▶ [Exercise details]:
Scan the records below. Report the number of lines containing the word "klickar", and nothing more.

START Input data

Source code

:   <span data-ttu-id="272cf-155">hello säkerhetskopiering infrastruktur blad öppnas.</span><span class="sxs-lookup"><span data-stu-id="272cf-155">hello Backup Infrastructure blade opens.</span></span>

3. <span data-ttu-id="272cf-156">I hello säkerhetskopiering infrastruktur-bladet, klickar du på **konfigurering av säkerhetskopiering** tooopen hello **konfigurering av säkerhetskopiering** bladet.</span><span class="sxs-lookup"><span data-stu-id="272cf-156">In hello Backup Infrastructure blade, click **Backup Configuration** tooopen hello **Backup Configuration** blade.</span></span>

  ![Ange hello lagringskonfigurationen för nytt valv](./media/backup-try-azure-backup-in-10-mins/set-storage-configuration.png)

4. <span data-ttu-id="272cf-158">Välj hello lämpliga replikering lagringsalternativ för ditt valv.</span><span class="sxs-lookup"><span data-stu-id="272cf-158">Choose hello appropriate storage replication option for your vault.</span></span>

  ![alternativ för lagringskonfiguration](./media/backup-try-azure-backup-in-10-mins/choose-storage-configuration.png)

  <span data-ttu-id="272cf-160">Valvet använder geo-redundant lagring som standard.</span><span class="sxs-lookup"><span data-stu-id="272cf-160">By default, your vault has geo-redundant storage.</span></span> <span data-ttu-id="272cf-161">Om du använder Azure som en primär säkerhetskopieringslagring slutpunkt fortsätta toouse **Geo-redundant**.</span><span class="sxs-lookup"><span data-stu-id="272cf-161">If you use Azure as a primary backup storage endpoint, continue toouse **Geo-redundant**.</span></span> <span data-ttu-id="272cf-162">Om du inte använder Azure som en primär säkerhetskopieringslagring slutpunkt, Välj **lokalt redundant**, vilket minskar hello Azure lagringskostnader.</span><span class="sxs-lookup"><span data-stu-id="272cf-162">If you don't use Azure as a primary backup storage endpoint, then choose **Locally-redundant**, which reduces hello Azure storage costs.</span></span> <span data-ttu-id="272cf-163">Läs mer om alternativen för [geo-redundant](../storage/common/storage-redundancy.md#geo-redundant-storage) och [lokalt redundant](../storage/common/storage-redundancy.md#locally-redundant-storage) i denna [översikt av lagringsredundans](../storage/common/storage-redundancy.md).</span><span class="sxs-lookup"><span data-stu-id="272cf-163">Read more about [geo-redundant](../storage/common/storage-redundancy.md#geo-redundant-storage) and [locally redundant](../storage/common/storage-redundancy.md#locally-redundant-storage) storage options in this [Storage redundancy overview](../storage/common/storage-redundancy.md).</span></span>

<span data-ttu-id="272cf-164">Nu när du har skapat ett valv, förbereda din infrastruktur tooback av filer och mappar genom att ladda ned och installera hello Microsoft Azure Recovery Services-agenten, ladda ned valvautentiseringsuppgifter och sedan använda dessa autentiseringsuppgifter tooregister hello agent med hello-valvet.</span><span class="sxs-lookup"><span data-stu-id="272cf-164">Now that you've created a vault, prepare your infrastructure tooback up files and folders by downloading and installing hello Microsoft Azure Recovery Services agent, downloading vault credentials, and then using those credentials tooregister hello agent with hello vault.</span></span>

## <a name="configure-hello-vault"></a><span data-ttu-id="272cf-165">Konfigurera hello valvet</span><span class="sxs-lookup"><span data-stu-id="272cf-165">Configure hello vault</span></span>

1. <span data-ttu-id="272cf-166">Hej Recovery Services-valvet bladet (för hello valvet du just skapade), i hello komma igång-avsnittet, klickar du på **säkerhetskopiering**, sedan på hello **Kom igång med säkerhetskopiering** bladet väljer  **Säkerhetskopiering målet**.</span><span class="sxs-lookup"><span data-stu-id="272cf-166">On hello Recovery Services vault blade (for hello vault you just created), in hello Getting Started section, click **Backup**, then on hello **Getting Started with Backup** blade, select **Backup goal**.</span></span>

END Input data

▶ [Output of the exercise]:
2